Dataset items:

* start *

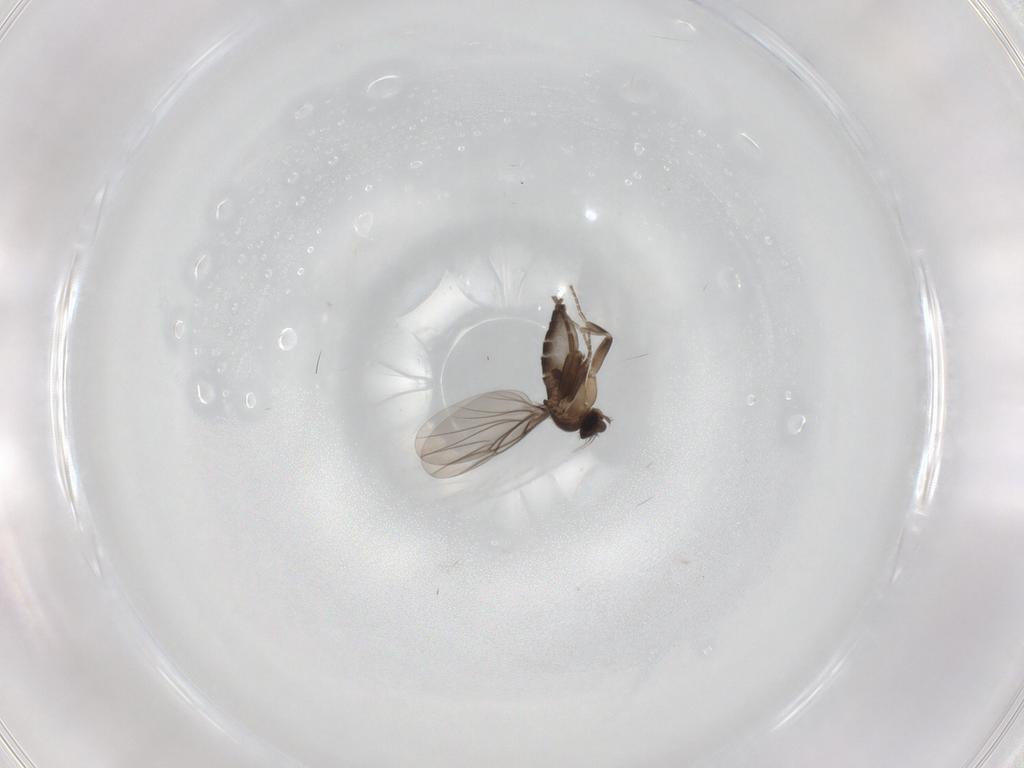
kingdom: Animalia
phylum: Arthropoda
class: Insecta
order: Diptera
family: Phoridae
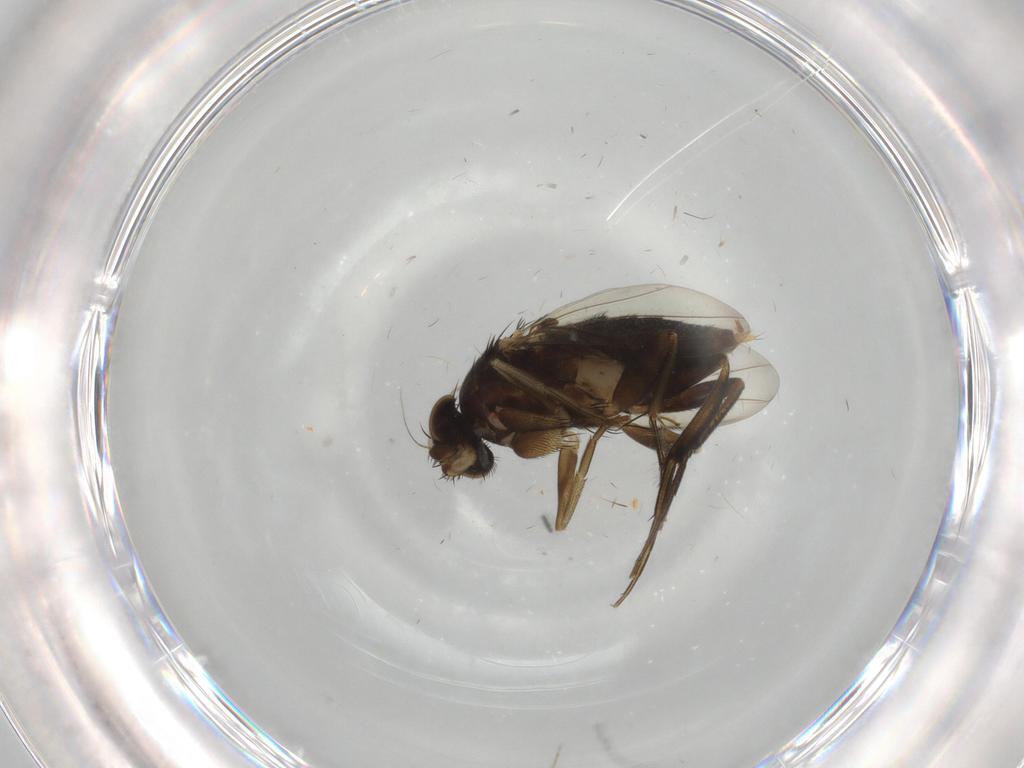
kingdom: Animalia
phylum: Arthropoda
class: Insecta
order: Diptera
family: Phoridae
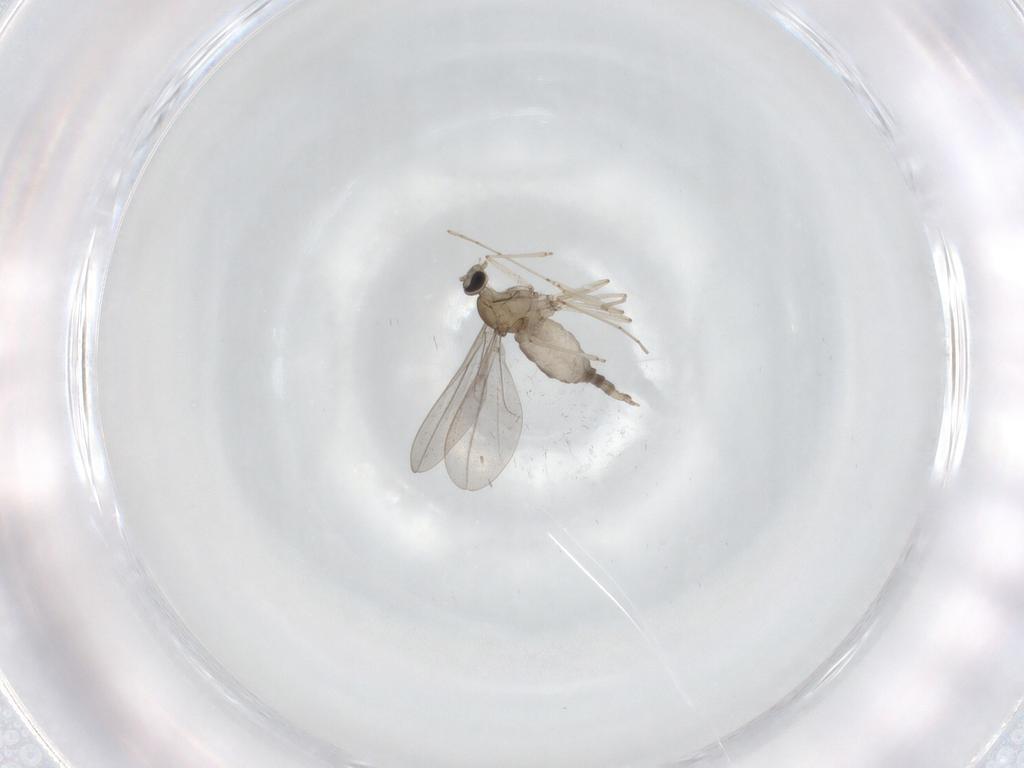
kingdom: Animalia
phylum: Arthropoda
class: Insecta
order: Diptera
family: Cecidomyiidae
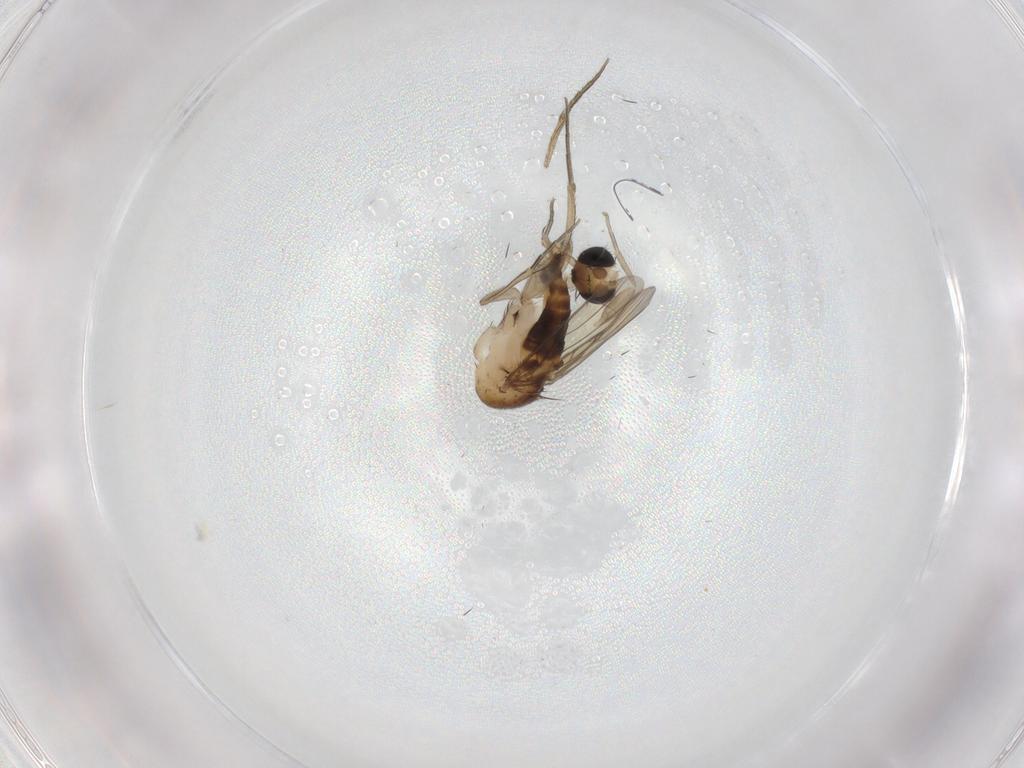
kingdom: Animalia
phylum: Arthropoda
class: Insecta
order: Diptera
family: Phoridae
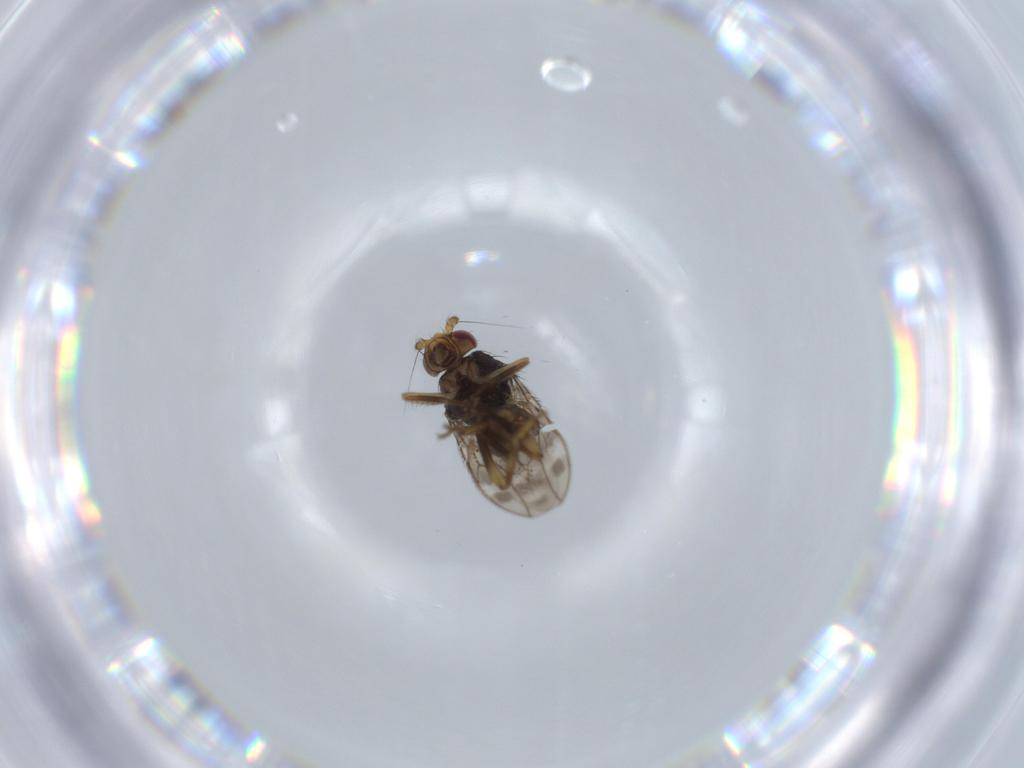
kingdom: Animalia
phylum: Arthropoda
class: Insecta
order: Diptera
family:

* end *

### Work to do
Copy every line of text from all the records above exactly, leaving the pictures out of your answer.

### Exercise answer
kingdom: Animalia
phylum: Arthropoda
class: Insecta
order: Diptera
family: Phoridae
kingdom: Animalia
phylum: Arthropoda
class: Insecta
order: Diptera
family: Phoridae
kingdom: Animalia
phylum: Arthropoda
class: Insecta
order: Diptera
family: Cecidomyiidae
kingdom: Animalia
phylum: Arthropoda
class: Insecta
order: Diptera
family: Phoridae
kingdom: Animalia
phylum: Arthropoda
class: Insecta
order: Diptera
family:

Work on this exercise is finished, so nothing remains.